In 1850, Yihe started studying in the Imperial Study. His tutors were editor in the Hanlin academy Zhong Fucheng (重福承), future regent under the minority of the Tongzhi Emperor Kuang Yuan (匡源) and Weng Xincun (翁心存). That same year, Yihe was granted a title of Prince Zhong of the Second Rank (钟郡王) at the age of barely 6 years. Due to his prematurity, Yihe did not have sufficient rights to compete for succession.

Yihe's ultimate career started during the minority of Tongzhi Emperor. Yihe was appointed to make sacrifices at the Imperial Ancestral Temple in 1864. From that year on, he presided at the sacrificial rites in the Imperial ancestral temple on behalf of the teenage emperor and two empresses dowagers and Shamanic rites in the autumn 1866. In 1865, he was entrusted with the affairs of the Hall of Uprightness and Objectivity (中正殿).

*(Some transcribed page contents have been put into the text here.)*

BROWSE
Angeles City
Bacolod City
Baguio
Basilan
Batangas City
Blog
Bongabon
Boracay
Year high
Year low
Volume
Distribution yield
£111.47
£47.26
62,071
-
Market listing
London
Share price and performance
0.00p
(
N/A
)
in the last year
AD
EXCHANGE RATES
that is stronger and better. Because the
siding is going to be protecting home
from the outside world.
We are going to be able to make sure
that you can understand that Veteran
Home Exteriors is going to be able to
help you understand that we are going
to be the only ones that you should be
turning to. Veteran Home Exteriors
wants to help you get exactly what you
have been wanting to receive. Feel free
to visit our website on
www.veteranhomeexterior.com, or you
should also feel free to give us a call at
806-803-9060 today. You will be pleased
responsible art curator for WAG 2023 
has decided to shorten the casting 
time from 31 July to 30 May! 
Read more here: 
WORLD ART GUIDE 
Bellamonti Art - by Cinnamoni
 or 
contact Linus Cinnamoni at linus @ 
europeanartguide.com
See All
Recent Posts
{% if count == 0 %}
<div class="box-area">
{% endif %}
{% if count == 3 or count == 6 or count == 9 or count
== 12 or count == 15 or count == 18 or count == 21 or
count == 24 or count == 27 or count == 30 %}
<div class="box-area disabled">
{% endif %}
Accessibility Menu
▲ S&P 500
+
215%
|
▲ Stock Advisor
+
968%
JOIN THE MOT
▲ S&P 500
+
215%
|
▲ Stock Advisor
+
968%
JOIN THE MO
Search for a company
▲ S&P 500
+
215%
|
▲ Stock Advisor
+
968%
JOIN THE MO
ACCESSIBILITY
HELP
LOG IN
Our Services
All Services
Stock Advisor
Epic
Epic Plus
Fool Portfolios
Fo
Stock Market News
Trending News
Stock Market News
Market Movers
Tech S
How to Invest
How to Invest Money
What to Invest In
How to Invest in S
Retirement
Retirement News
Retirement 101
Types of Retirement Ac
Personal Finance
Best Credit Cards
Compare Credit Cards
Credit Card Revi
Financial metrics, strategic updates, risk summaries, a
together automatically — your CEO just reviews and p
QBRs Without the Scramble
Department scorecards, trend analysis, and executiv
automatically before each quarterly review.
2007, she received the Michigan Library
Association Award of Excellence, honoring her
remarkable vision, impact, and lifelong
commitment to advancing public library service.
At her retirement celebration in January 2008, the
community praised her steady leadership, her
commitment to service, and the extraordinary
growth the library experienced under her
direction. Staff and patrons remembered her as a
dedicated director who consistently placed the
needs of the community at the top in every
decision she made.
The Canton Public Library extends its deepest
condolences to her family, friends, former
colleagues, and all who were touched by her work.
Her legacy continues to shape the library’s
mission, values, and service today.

Yihe died in 1868 and was posthumously honoured as Prince Zhongduan of the Second Rank.

== Family ==
Yihe was married to lady Niohuru (嫡福晋 钮祜禄氏), daughter of first class marquis Chong'en (一等侯崇恩) and grand niece of Empress Xiaoherui. As Yihe did not have children, Zaiying and Zaitao were adopted as his successors.

1. Adopted son: Prince of the Third Rank acting as Prince of the Second Rank Zaiying (载滢), biological son of Yixin, Prince Gongzhong of the First Rank and Secondary Princess Consort Gongzhong, lady Xuegiya (侧福晋 薛佳氏). Adopted pursuing the request of princess consort Zhongduan of the Second Rank. Stripped of his title for the involvement into the Boxer Rebellion.
2. Adopted son: Prince of the Third Rank acting as Prince of the Second Rank Zaitao, biological son of Yixuan, Prince Chunxian of the First Rank and Secondary Princess Consort Chunxian, Liugiya Cuiyan. Adopted on the decree of Empress Dowager Cixi.